## Aim
Retype the book review below word for word, from "By Chet Yarbrough" to "with their campaigns.".
Page excerpt start
By Chet Yarbrough
Good Economics for Hard Times (Better Answers to Our Biggest Problems)
By: Abhijit V. Banerjee, Esther Duflo
Narrated by James Lurie
Abhijit Banerjee’s and Esther Duflo’s book, “Good Economics…”, seems like a play book for Bernie Sander’s, and Andrew Yang’s campaigns for President. It is not, but much of what they write resonates with their campaigns.
These two authors are professors of economics at MIT. They received a Nobel Prize in 2019 for their work on an “…experimental approach to alleviating global poverty”. Both are obviously well respected for their research and economics acumen. Professor Barnerjee is a research affiliate of Innovations for Poverty Action. Professor Duflo specializes in Poverty Alleviation and Development Economics. Their credentials speak for themselves.
Sadly, this is a somewhat ponderous work for a layman interested in the future of American prosperity. In the face of supporters of Reaganomics and today’s Trumpist’ “trickle down” economics, a listener hopes for a definitive answer to inequality, rising poverty, and homelessness in the United States.
Banerjee and Duflo note that a rising tide does not lift all boats. “Trickle down” economics do not work.
Banerjee and Duflo cite several studies that suggest there might be a solution, but the scope and conclusions of the studies seem ill-suited for the largest economy in the world. The authors’ conclusions are based on small social experiments that show mixed results.
On the one hand, self-interest and freedom have made America’s standard of living among the highest in the world. On the other hand, it seems self-interest and freedom mitigate against fairness in the American economy.
The problem is self-interest and freedom have brought out the worst in human nature—greed. Greed has left middle class and poor Americans poorer than they were in the 1960 s and 70 s.
Banerjee and Duflo cite studies of the Reagan years that show wealth became more concentrated with tax cuts for the rich.
Trump and the Republican party continue to believe the wealthy will reinvest their wealth to benefit the poor and middle class with jobs.
Page excerpt end
Material supplied start
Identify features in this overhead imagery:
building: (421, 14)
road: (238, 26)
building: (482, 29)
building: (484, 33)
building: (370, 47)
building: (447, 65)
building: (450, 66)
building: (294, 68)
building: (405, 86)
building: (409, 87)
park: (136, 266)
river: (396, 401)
Material supplied end
## Solution to this task
By Chet Yarbrough
Good Economics for Hard Times (Better Answers to Our Biggest Problems)
By: Abhijit V. Banerjee, Esther Duflo
Narrated by James Lurie
Abhijit Banerjee’s and Esther Duflo’s book, “Good Economics…”, seems like a play book for Bernie Sander’s, and Andrew Yang’s campaigns for President. It is not, but much of what they write resonates with their campaigns.